Hello all,
I wanted to increase the register usage for a kernel. So I set the compilation flag --maxrregcount=16 for the code below,
__global__ void kernel(float* xIN,float* yIN,float* zIN, float* tmIN, int NumVertices,
float* xOUT,float* yOUT,float* zOUT )
{
int i = threadIdx.x + blockIdx.x*blockDim.x; // get thread ID
float x;
float y;
float z;
if(i<NumVertices){
x = xIN[i];
y = yIN[i];
z = zIN[i];
xOUT[i] = tmIN[0] * x + tmIN[4] * y + tmIN[8] * z + tmIN[12];
yOUT[i] = tmIN[1] * x + tmIN[5] * y + tmIN[9] * z + tmIN[13];
zOUT[i] = tmIN[2] * x + tmIN[6] * y + tmIN[10] * z + tmIN[14];
}
}
The --ptxas-options=-v option shows,
ptxas info : Compiling entry function ‘Z9transformPfS_S_S_iS_S_S’ for ‘sm_13’
ptxas info : Used 8 registers, 64+16 bytes smem
But when I set --maxrregcount=32 and also declare some extra variables in the kernel like below, still the register usage is same?

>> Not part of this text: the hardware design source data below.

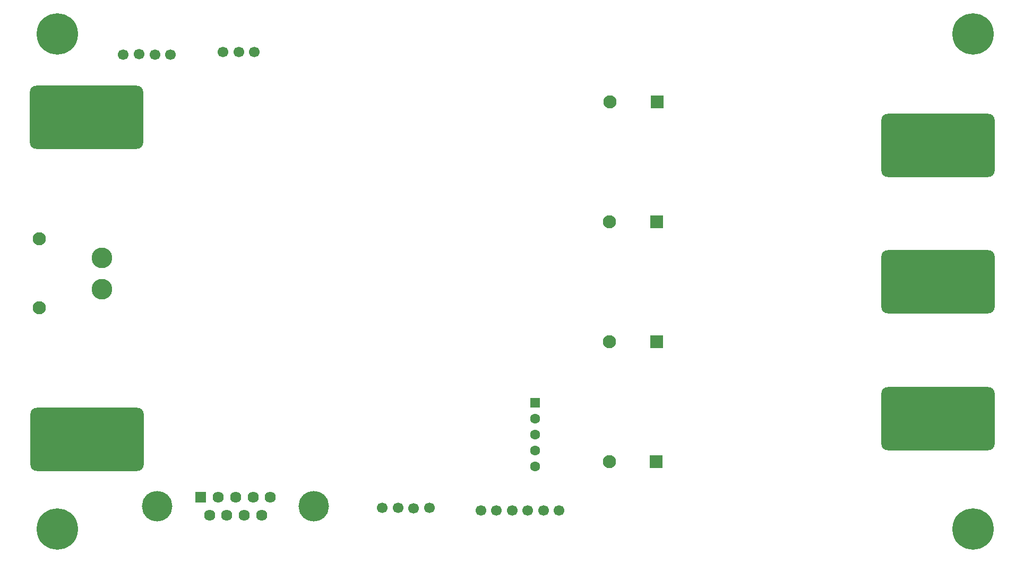
<source format=gbs>
G04*
G04 #@! TF.GenerationSoftware,Altium Limited,Altium Designer,22.6.1 (34)*
G04*
G04 Layer_Color=16711935*
%FSLAX44Y44*%
%MOMM*%
G71*
G04*
G04 #@! TF.SameCoordinates,466ED6EB-786F-44DC-B84E-C9F39F190A86*
G04*
G04*
G04 #@! TF.FilePolarity,Negative*
G04*
G01*
G75*
%ADD54C,1.7000*%
G04:AMPARAMS|DCode=55|XSize=18.1mm|YSize=10.1mm|CornerRadius=1.05mm|HoleSize=0mm|Usage=FLASHONLY|Rotation=180.000|XOffset=0mm|YOffset=0mm|HoleType=Round|Shape=RoundedRectangle|*
%AMROUNDEDRECTD55*
21,1,18.1000,8.0000,0,0,180.0*
21,1,16.0000,10.1000,0,0,180.0*
1,1,2.1000,-8.0000,4.0000*
1,1,2.1000,8.0000,4.0000*
1,1,2.1000,8.0000,-4.0000*
1,1,2.1000,-8.0000,-4.0000*
%
%ADD55ROUNDEDRECTD55*%
%ADD56R,1.7900X1.7900*%
%ADD57C,1.7900*%
%ADD58C,4.8600*%
%ADD59C,2.1000*%
%ADD60C,3.3000*%
%ADD61R,1.6000X1.6000*%
%ADD62C,1.6000*%
%ADD63R,2.1000X2.1000*%
%ADD64C,6.6000*%
%ADD65C,0.9000*%
D54*
X232000Y-674000D02*
D03*
X257000Y-673750D02*
D03*
X207000D02*
D03*
X182000D02*
D03*
X-206000Y50250D02*
D03*
X-231000Y50000D02*
D03*
X-181000D02*
D03*
X-156000D02*
D03*
X-72000Y54250D02*
D03*
X-47000Y54000D02*
D03*
X-22000D02*
D03*
X464000Y-677750D02*
D03*
X439000D02*
D03*
X389000Y-678000D02*
D03*
X414000Y-677750D02*
D03*
X364000D02*
D03*
X339000D02*
D03*
D55*
X1068000Y-531000D02*
D03*
Y-313000D02*
D03*
Y-95000D02*
D03*
X-289000Y-564000D02*
D03*
X-290000Y-50000D02*
D03*
D56*
X-107450Y-656600D02*
D03*
D57*
X-93600Y-685000D02*
D03*
X-79750Y-656600D02*
D03*
X-65900Y-685000D02*
D03*
X-52050Y-656600D02*
D03*
X-38200Y-685000D02*
D03*
X-24350Y-656600D02*
D03*
X-10500Y-685000D02*
D03*
X3350Y-656600D02*
D03*
D58*
X72900Y-670800D02*
D03*
X-177000D02*
D03*
D59*
X-365246Y-244250D02*
D03*
Y-354250D02*
D03*
X544000Y-600000D02*
D03*
X544500Y-408667D02*
D03*
Y-217333D02*
D03*
X545000Y-26000D02*
D03*
D60*
X-265246Y-324250D02*
D03*
Y-274250D02*
D03*
D61*
X426000Y-505950D02*
D03*
D62*
Y-531350D02*
D03*
Y-556750D02*
D03*
Y-582150D02*
D03*
Y-607550D02*
D03*
D63*
X619000Y-600000D02*
D03*
X619500Y-408667D02*
D03*
Y-217333D02*
D03*
X620000Y-26000D02*
D03*
D64*
X1124000Y83000D02*
D03*
X-336000Y-707000D02*
D03*
Y83000D02*
D03*
X1124000Y-707000D02*
D03*
D65*
X1098000Y-541000D02*
D03*
X1108000Y-531000D02*
D03*
Y-551000D02*
D03*
X1098000Y-561000D02*
D03*
X1118000D02*
D03*
X1128000Y-551000D02*
D03*
X1138000Y-541000D02*
D03*
Y-561000D02*
D03*
X1118000Y-541000D02*
D03*
X1128000Y-571000D02*
D03*
X1118000Y-521000D02*
D03*
X1128000Y-511000D02*
D03*
X1138000Y-501000D02*
D03*
Y-521000D02*
D03*
X1118000Y-501000D02*
D03*
X1128000Y-531000D02*
D03*
X1098000Y-501000D02*
D03*
X1108000Y-491000D02*
D03*
Y-511000D02*
D03*
X1088000Y-491000D02*
D03*
X1098000Y-521000D02*
D03*
X1028000Y-551000D02*
D03*
X1038000Y-541000D02*
D03*
X1028000Y-531000D02*
D03*
X1038000Y-561000D02*
D03*
X998000D02*
D03*
X1008000Y-551000D02*
D03*
X1018000Y-541000D02*
D03*
Y-561000D02*
D03*
X998000Y-541000D02*
D03*
X1008000Y-571000D02*
D03*
X998000Y-521000D02*
D03*
X1008000Y-511000D02*
D03*
X1018000Y-501000D02*
D03*
Y-521000D02*
D03*
X998000Y-501000D02*
D03*
X1008000Y-531000D02*
D03*
X1028000Y-511000D02*
D03*
X1038000Y-501000D02*
D03*
X1048000Y-491000D02*
D03*
X1028000D02*
D03*
X1038000Y-521000D02*
D03*
X1108000Y-571000D02*
D03*
X1148000Y-571000D02*
D03*
Y-551000D02*
D03*
Y-531000D02*
D03*
Y-511000D02*
D03*
Y-491000D02*
D03*
X1128000D02*
D03*
X1078000Y-501000D02*
D03*
X1058000D02*
D03*
X1068000Y-491000D02*
D03*
X1008000D02*
D03*
X988000D02*
D03*
Y-511000D02*
D03*
Y-531000D02*
D03*
Y-551000D02*
D03*
Y-571000D02*
D03*
X1028000D02*
D03*
X1048000D02*
D03*
X1058000Y-561000D02*
D03*
X1078000D02*
D03*
X1088000Y-571000D02*
D03*
X1068000D02*
D03*
X1098000Y-323000D02*
D03*
X1108000Y-313000D02*
D03*
Y-333000D02*
D03*
X1098000Y-343000D02*
D03*
X1118000D02*
D03*
X1128000Y-333000D02*
D03*
X1138000Y-323000D02*
D03*
Y-343000D02*
D03*
X1118000Y-323000D02*
D03*
X1128000Y-353000D02*
D03*
X1118000Y-303000D02*
D03*
X1128000Y-293000D02*
D03*
X1138000Y-283000D02*
D03*
Y-303000D02*
D03*
X1118000Y-283000D02*
D03*
X1128000Y-313000D02*
D03*
X1098000Y-283000D02*
D03*
X1108000Y-273000D02*
D03*
Y-293000D02*
D03*
X1088000Y-273000D02*
D03*
X1098000Y-303000D02*
D03*
X1028000Y-333000D02*
D03*
X1038000Y-323000D02*
D03*
X1028000Y-313000D02*
D03*
X1038000Y-343000D02*
D03*
X998000D02*
D03*
X1008000Y-333000D02*
D03*
X1018000Y-323000D02*
D03*
Y-343000D02*
D03*
X998000Y-323000D02*
D03*
X1008000Y-353000D02*
D03*
X998000Y-303000D02*
D03*
X1008000Y-293000D02*
D03*
X1018000Y-283000D02*
D03*
Y-303000D02*
D03*
X998000Y-283000D02*
D03*
X1008000Y-313000D02*
D03*
X1028000Y-293000D02*
D03*
X1038000Y-283000D02*
D03*
X1048000Y-273000D02*
D03*
X1028000D02*
D03*
X1038000Y-303000D02*
D03*
X1108000Y-353000D02*
D03*
X1148000Y-353000D02*
D03*
Y-333000D02*
D03*
Y-313000D02*
D03*
Y-293000D02*
D03*
Y-273000D02*
D03*
X1128000D02*
D03*
X1078000Y-283000D02*
D03*
X1058000D02*
D03*
X1068000Y-273000D02*
D03*
X1008000D02*
D03*
X988000D02*
D03*
Y-293000D02*
D03*
Y-313000D02*
D03*
Y-333000D02*
D03*
Y-353000D02*
D03*
X1028000D02*
D03*
X1048000D02*
D03*
X1058000Y-343000D02*
D03*
X1078000D02*
D03*
X1088000Y-353000D02*
D03*
X1068000D02*
D03*
X1098000Y-105000D02*
D03*
X1108000Y-95000D02*
D03*
Y-115000D02*
D03*
X1098000Y-125000D02*
D03*
X1118000D02*
D03*
X1128000Y-115000D02*
D03*
X1138000Y-105000D02*
D03*
Y-125000D02*
D03*
X1118000Y-105000D02*
D03*
X1128000Y-135000D02*
D03*
X1118000Y-85000D02*
D03*
X1128000Y-75000D02*
D03*
X1138000Y-65000D02*
D03*
Y-85000D02*
D03*
X1118000Y-65000D02*
D03*
X1128000Y-95000D02*
D03*
X1098000Y-65000D02*
D03*
X1108000Y-55000D02*
D03*
Y-75000D02*
D03*
X1088000Y-55000D02*
D03*
X1098000Y-85000D02*
D03*
X1028000Y-115000D02*
D03*
X1038000Y-105000D02*
D03*
X1028000Y-95000D02*
D03*
X1038000Y-125000D02*
D03*
X998000D02*
D03*
X1008000Y-115000D02*
D03*
X1018000Y-105000D02*
D03*
Y-125000D02*
D03*
X998000Y-105000D02*
D03*
X1008000Y-135000D02*
D03*
X998000Y-85000D02*
D03*
X1008000Y-75000D02*
D03*
X1018000Y-65000D02*
D03*
Y-85000D02*
D03*
X998000Y-65000D02*
D03*
X1008000Y-95000D02*
D03*
X1028000Y-75000D02*
D03*
X1038000Y-65000D02*
D03*
X1048000Y-55000D02*
D03*
X1028000D02*
D03*
X1038000Y-85000D02*
D03*
X1108000Y-135000D02*
D03*
X1148000Y-135000D02*
D03*
Y-115000D02*
D03*
Y-95000D02*
D03*
Y-75000D02*
D03*
Y-55000D02*
D03*
X1128000D02*
D03*
X1078000Y-65000D02*
D03*
X1058000D02*
D03*
X1068000Y-55000D02*
D03*
X1008000D02*
D03*
X988000D02*
D03*
Y-75000D02*
D03*
Y-95000D02*
D03*
Y-115000D02*
D03*
Y-135000D02*
D03*
X1028000D02*
D03*
X1048000D02*
D03*
X1058000Y-125000D02*
D03*
X1078000D02*
D03*
X1088000Y-135000D02*
D03*
X1068000D02*
D03*
X-259000Y-574000D02*
D03*
X-249000Y-564000D02*
D03*
Y-584000D02*
D03*
X-259000Y-594000D02*
D03*
X-239000D02*
D03*
X-229000Y-584000D02*
D03*
X-219000Y-574000D02*
D03*
Y-594000D02*
D03*
X-239000Y-574000D02*
D03*
X-229000Y-604000D02*
D03*
X-239000Y-554000D02*
D03*
X-229000Y-544000D02*
D03*
X-219000Y-534000D02*
D03*
Y-554000D02*
D03*
X-239000Y-534000D02*
D03*
X-229000Y-564000D02*
D03*
X-259000Y-534000D02*
D03*
X-249000Y-524000D02*
D03*
Y-544000D02*
D03*
X-269000Y-524000D02*
D03*
X-259000Y-554000D02*
D03*
X-329000Y-584000D02*
D03*
X-319000Y-574000D02*
D03*
X-329000Y-564000D02*
D03*
X-319000Y-594000D02*
D03*
X-359000D02*
D03*
X-349000Y-584000D02*
D03*
X-339000Y-574000D02*
D03*
Y-594000D02*
D03*
X-359000Y-574000D02*
D03*
X-349000Y-604000D02*
D03*
X-359000Y-554000D02*
D03*
X-349000Y-544000D02*
D03*
X-339000Y-534000D02*
D03*
Y-554000D02*
D03*
X-359000Y-534000D02*
D03*
X-349000Y-564000D02*
D03*
X-329000Y-544000D02*
D03*
X-319000Y-534000D02*
D03*
X-309000Y-524000D02*
D03*
X-329000D02*
D03*
X-319000Y-554000D02*
D03*
X-249000Y-604000D02*
D03*
X-209000Y-604000D02*
D03*
Y-584000D02*
D03*
Y-564000D02*
D03*
Y-544000D02*
D03*
Y-524000D02*
D03*
X-229000D02*
D03*
X-279000Y-534000D02*
D03*
X-299000D02*
D03*
X-289000Y-524000D02*
D03*
X-349000D02*
D03*
X-369000D02*
D03*
Y-544000D02*
D03*
Y-564000D02*
D03*
Y-584000D02*
D03*
Y-604000D02*
D03*
X-329000D02*
D03*
X-309000D02*
D03*
X-299000Y-594000D02*
D03*
X-279000D02*
D03*
X-269000Y-604000D02*
D03*
X-289000D02*
D03*
X-260000Y-60000D02*
D03*
X-250000Y-50000D02*
D03*
Y-70000D02*
D03*
X-260000Y-80000D02*
D03*
X-240000D02*
D03*
X-230000Y-70000D02*
D03*
X-220000Y-60000D02*
D03*
Y-80000D02*
D03*
X-240000Y-60000D02*
D03*
X-230000Y-90000D02*
D03*
X-240000Y-40000D02*
D03*
X-230000Y-30000D02*
D03*
X-220000Y-20000D02*
D03*
Y-40000D02*
D03*
X-240000Y-20000D02*
D03*
X-230000Y-50000D02*
D03*
X-260000Y-20000D02*
D03*
X-250000Y-10000D02*
D03*
Y-30000D02*
D03*
X-270000Y-10000D02*
D03*
X-260000Y-40000D02*
D03*
X-330000Y-70000D02*
D03*
X-320000Y-60000D02*
D03*
X-330000Y-50000D02*
D03*
X-320000Y-80000D02*
D03*
X-360000D02*
D03*
X-350000Y-70000D02*
D03*
X-340000Y-60000D02*
D03*
Y-80000D02*
D03*
X-360000Y-60000D02*
D03*
X-350000Y-90000D02*
D03*
X-360000Y-40000D02*
D03*
X-350000Y-30000D02*
D03*
X-340000Y-20000D02*
D03*
Y-40000D02*
D03*
X-360000Y-20000D02*
D03*
X-350000Y-50000D02*
D03*
X-330000Y-30000D02*
D03*
X-320000Y-20000D02*
D03*
X-310000Y-10000D02*
D03*
X-330000D02*
D03*
X-320000Y-40000D02*
D03*
X-250000Y-90000D02*
D03*
X-210000Y-90000D02*
D03*
Y-70000D02*
D03*
Y-50000D02*
D03*
Y-30000D02*
D03*
Y-10000D02*
D03*
X-230000D02*
D03*
X-280000Y-20000D02*
D03*
X-300000D02*
D03*
X-290000Y-10000D02*
D03*
X-350000D02*
D03*
X-370000D02*
D03*
Y-30000D02*
D03*
Y-50000D02*
D03*
Y-70000D02*
D03*
Y-90000D02*
D03*
X-330000D02*
D03*
X-310000D02*
D03*
X-300000Y-80000D02*
D03*
X-280000D02*
D03*
X-270000Y-90000D02*
D03*
X-290000D02*
D03*
M02*

</source>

__global__ void transform(float* xIN,float* yIN,float* zIN, float* tmIN, int NumVertices,
float* xOUT,float* yOUT,float* zOUT )
{
int i = threadIdx.x + blockIdx.x*blockDim.x; // get thread ID
float x;
float y;
float z;
register float a,b,c,d,f,r,w,q,s,h,n;
a=b=c=d=f=r=w=q=s=h=n=4;
a=b+c+d+f+r+w+q+s+h+n;
a=b+a;
if(i<NumVertices){
x = xIN[i];
y = yIN[i];
z = zIN[i];
xOUT[i] = tmIN[0] * x + tmIN[4] * y + tmIN[8] * z + tmIN[12];
yOUT[i] = tmIN[1] * x + tmIN[5] * y + tmIN[9] * z + tmIN[13];
zOUT[i] = tmIN[2] * x + tmIN[6] * y + tmIN[10] * z + tmIN[14];
}
}
ptxas info : Compiling entry function ‘Z9transformPfS_S_S_iS_S_S’ for ‘sm_13’
ptxas info : Used 8 registers, 64+16 bytes smem
note: arch=13
Thanks for any help in this regards.